REQUIREMENTS: Please repeat word for word the passage of the car paint thread that opens with "What kind of biscuit" and closes with "car he has.".

TEXT PROVIDED:
-- Begin --
What kind of biscuit did you have in mind?? Would a PTG work on it?

I have an S Line A3 he's painted under the bonnet and boot.

The chap was saying the inside of his door were not laquered, would you agree that is incorrect? Hence I asked what kind of car he has.

Some manufacturers now leave cars in grey/beige primer in the engine bay eek! Some use tinted primers and these are not waterbased some paint them so don't.


----------



## maersk (Sep 6, 2007)

The door shuts are of course lacquered.
Your A3 S-Line was almost certainly built at Neckarsulm (90% of all S-Line models were) as 'proven'by the lacquered boot and under bonnet area - it is the classic give-away with these models. If it is basecoat colour only then the body was completed at another Audi plant. The Neckarsulm paint line (until late last year) was one of the oldest in the Audi line up and the lacquer stages were still hand applied, hence the bay and boot coverage (looks nicer IMHO) It has now been upgraded and is predominantly used for R8 and A8 and special colour requests. Quite a few tinted and coloured primer and undercoats now (thankfully, Ford's white primer beneath solid Black was a stonechip nightmare) Porsche use ten different undercoats to match the basecoat colour..............
That is after galvanising, etch primer, phosphate coating.........
Sadly Audi now only galvanise the lower half of the bodies (from 2008 model year) 
It's true, they don't make em like they used to.............mind you they don't fall apart at three years old either........... ahhhh 1973, that was a year....... primer dip and a splash of cellulose solid to cover (if you were lucky). Mind you the whole thing weighed about 5/600 kilos

A chocolate HobNob....................
-- End --
COLLECTED DATA:
-- Begin --
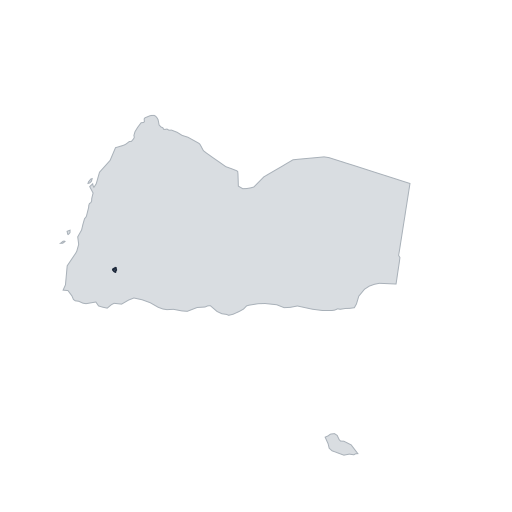 Jahaf, Al Dali', Yemen shown in context, rotated 28°
{"feature_id": "15242507B12481598225051", "entity_name": "Jahaf", "entity_type": "district", "adm_level": 2, "iso_a3": "YEM", "parent_name": "Yemen", "parent_adm1": "Al Dali'", "projection": "equal_earth", "projection_center": [44.673, 13.731], "detail": "fine", "context": "in_parent", "style": "filled", "palette": "slate", "viewbox_px": 512, "rotation_deg": 28, "n_neighbors": 0, "source": "geoboundaries", "source_scale": "gbopen_adm2", "svg_char_len": 3651}
<svg xmlns="http://www.w3.org/2000/svg" viewBox="0 0 512 512"><g transform="rotate(28 256 256)"><path d="M392.8,215.0L377.7,222.2L373.7,225.5L370.1,229.5L367.4,234.4L365.6,243.2L367.2,251.2L367.1,255.5L363.2,258.3L359.5,260.4L355.4,263.5L352.9,264.3L350.9,266.8L348.6,268.5L340.1,273.0L330.8,276.5L316.0,280.7L310.3,285.3L305.1,288.4L297.2,289.3L286.3,293.7L280.3,297.1L272.8,302.8L271.1,304.5L269.9,308.7L267.6,312.3L263.1,318.2L259.7,321.2L257.4,321.4L253.0,323.0L247.8,323.3L239.0,321.3L236.8,322.7L234.9,325.0L228.2,329.1L221.3,337.1L216.3,339.3L208.2,341.8L202.5,345.2L198.7,346.5L193.7,347.2L184.6,346.9L176.0,348.1L167.9,350.4L164.2,354.7L159.9,361.6L152.9,364.4L151.2,366.8L149.1,371.9L144.5,373.2L140.4,374.0L136.2,371.8L128.3,377.9L125.3,378.9L120.7,379.2L117.5,380.4L115.2,380.1L112.3,377.7L106.2,374.8L101.7,376.7L101.3,370.9L93.9,353.3L95.5,338.0L95.5,335.9L94.0,329.0L89.6,322.8L89.8,314.9L88.3,309.2L87.1,303.5L87.5,301.9L87.6,300.5L85.4,291.6L84.6,289.8L84.3,287.9L85.1,286.5L85.1,284.8L83.9,282.1L82.6,276.9L76.6,272.8L77.9,268.9L79.0,270.3L80.6,271.4L80.9,268.9L81.0,267.1L78.5,255.5L82.3,240.1L81.1,226.3L86.8,220.7L88.2,219.0L89.0,217.5L90.4,214.4L92.2,213.3L92.9,210.0L92.8,208.3L91.6,206.9L90.8,203.0L91.1,198.1L91.4,196.1L92.0,192.3L94.0,190.9L94.4,189.8L92.9,187.5L93.1,186.1L96.4,182.1L97.8,180.9L100.0,179.7L101.7,179.7L103.6,180.4L105.4,181.5L107.1,183.5L108.9,185.8L111.6,186.7L113.5,186.5L115.0,187.5L116.3,186.9L117.8,185.7L120.1,185.8L122.3,184.5L128.3,183.8L134.1,184.2L140.1,183.1L146.2,183.2L152.3,183.3L153.6,183.5L154.9,184.2L160.1,187.7L164.0,188.4L171.8,189.4L180.2,190.4L187.4,191.3L193.6,190.4L198.7,189.8L200.1,189.9L201.6,192.1L204.7,197.5L207.6,202.6L212.7,202.8L216.0,200.9L219.5,198.2L221.7,196.1L224.2,187.8L225.8,182.4L229.5,176.4L232.6,171.4L236.8,164.7L239.0,161.0L243.5,153.7L247.8,150.8L256.2,145.3L264.3,140.0L269.6,136.5L274.2,134.9L281.8,133.5L290.7,131.9L299.6,130.2L309.1,128.5L319.8,126.6L327.0,125.3L336.3,123.6L344.0,122.2L350.8,121.0L357.9,119.7L359.3,123.7L360.7,127.8L362.1,131.8L363.5,135.9L364.9,139.9L366.3,144.0L367.7,148.0L369.1,152.0L370.5,156.1L371.9,160.2L373.3,164.2L374.7,168.3L376.1,172.3L377.5,176.4L378.9,180.4L380.3,184.5L381.6,188.5L383.8,189.8L385.2,193.5L387.1,198.9L389.0,204.3L390.9,209.6L392.8,215.0ZM415.8,379.2L417.6,379.7L420.5,378.3L428.7,378.1L438.7,382.7L436.8,383.9L435.7,385.6L431.4,387.1L427.1,390.6L414.6,392.3L410.9,391.4L407.8,387.9L402.1,383.5L404.3,380.7L404.8,379.4L405.6,378.1L408.7,376.0L411.9,376.3L415.8,379.2ZM80.4,324.4L80.0,325.3L79.5,325.1L77.6,322.9L79.7,320.5L80.8,322.7L80.4,324.4ZM74.6,269.9L73.6,270.8L73.3,269.2L74.0,265.6L75.0,264.6L75.6,267.2L75.2,268.7L74.6,269.9ZM79.4,335.4L77.4,336.6L78.8,333.4L80.2,332.7L80.6,332.8L79.4,335.4Z" fill="#d9dde1" stroke="#a8b0b8" stroke-width="1"/><path d="M136.0,334.2L135.8,335.1L136.0,335.3L136.3,335.4L136.3,335.5L136.5,335.5L136.6,335.8L137.0,335.9L137.6,336.2L137.8,336.3L138.1,336.2L138.8,336.3L139.3,336.4L139.5,336.3L139.4,336.1L139.4,335.9L139.3,335.7L139.2,335.6L139.0,335.4L138.9,335.4L138.8,335.2L138.8,334.9L139.0,334.8L139.1,335.0L139.3,335.0L139.3,334.9L139.3,334.7L139.3,334.4L139.3,334.2L139.2,334.2L139.1,333.9L139.0,333.7L138.9,333.6L138.9,333.4L138.7,333.3L138.7,333.2L138.4,333.0L138.4,332.9L138.3,332.7L138.2,332.6L138.1,332.4L137.9,332.3L137.9,332.2L137.7,332.2L137.7,332.3L137.4,332.4L137.4,332.5L137.2,332.6L137.2,332.8L137.3,332.9L137.3,333.0L137.3,333.3L137.2,333.4L137.2,333.5L137.1,333.8L137.0,333.7L137.0,333.8L136.9,333.8L136.7,333.9L136.6,334.0L136.4,334.0L136.4,334.3L136.3,334.2L136.2,334.2L136.0,334.2Z" fill="#64748b" stroke="#1e293b" stroke-width="1.5"/></g></svg>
-- End --
FINISHED ANSWER:
What kind of biscuit did you have in mind?? Would a PTG work on it?

I have an S Line A3 he's painted under the bonnet and boot.

The chap was saying the inside of his door were not laquered, would you agree that is incorrect? Hence I asked what kind of car he has.